Computational stylometry is the quantitative study of recurring features in our language – those that we use automatically and are as unique to each one of us as our fingerprints.
Stylistic signals are used in forensic as well as literary contexts to determine authorship, but have also proven to be a lens through which one can observe patterns and trends in literature regarding large-scale cultural and social phenomena. Computational stylometry serves as a powerful method in the course of “distant reading,” which, following Franco Moretti, offers a new approach to the analysis of literary texts, one that replaces the selective reading of a canon.
The primary purpose of this proposal is to leverage stylometric methods in order to contribute a new perspective on the study of modern Hebrew prose. Many scholars have offered historiographical perspectives on modern Hebrew literature; however, these studies have necessarily been based upon limited samples and the interconnections therein. The advent of computational stylometry, and the “distant reading” approach which it allows, call for a reevaluation of the historiography of modern Hebrew literature. Instead of focusing on a small set of representative works, we can now evaluate a comprehensive corpus of thousands of texts all at once, generating a specific stylistic profile for each book, as well as for groups of books (grouped by author, by period of writing, by authors’ gender or age, geographical regions of writing and linguistic backgrounds) and mapping the proximity and distance between each of these profiles.
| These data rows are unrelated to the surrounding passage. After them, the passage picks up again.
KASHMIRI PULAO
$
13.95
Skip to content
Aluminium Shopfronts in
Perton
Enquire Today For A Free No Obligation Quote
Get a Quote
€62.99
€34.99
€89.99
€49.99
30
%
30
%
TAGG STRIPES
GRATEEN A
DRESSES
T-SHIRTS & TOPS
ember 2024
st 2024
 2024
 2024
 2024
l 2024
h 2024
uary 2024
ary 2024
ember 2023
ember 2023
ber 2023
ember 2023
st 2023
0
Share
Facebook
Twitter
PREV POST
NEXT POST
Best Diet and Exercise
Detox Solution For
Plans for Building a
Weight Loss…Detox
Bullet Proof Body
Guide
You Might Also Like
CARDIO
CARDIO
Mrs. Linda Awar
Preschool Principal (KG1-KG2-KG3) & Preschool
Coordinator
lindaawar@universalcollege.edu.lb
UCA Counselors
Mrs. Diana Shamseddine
Such a project entails the exploration of new methods for Hebrew stylometry. The field of stylometry is still dominantly engaged with author attribution, and leverages mainly those features which are most easily accessible from a computational point of view, usually focusing on the frequency of individual words. In order to represent a stylistic profile in a meaningful literary fashion, we must take account of more complex features, and refine a typology of the distinctive frequent features. Our approach will include computational analysis of linguistics features such as morphology and syntax; semantic features that represent temporal and spatial dimensions and relations; and soundplay figures such as alliteration and assonance. In order to accomplish this, we will leverage and develop cutting-edge natural language processing algorithms for the automatic extraction of these features from each text, in order to relate them to the metadata of the work and the author, and ultimately to run the clustering and classification algorithms which will isolate the features of any given stylistic profile.
All in all, we expect that our project will comprise a substantial contribution both to Hebrew literary stylometry and to the historiography of Hebrew literature. Furthermore, the algorithms which we plan to develop will form a foundation for the automated analysis of any modern Hebrew text, and will contribute to the ever-growing field of Hebrew natural language processing.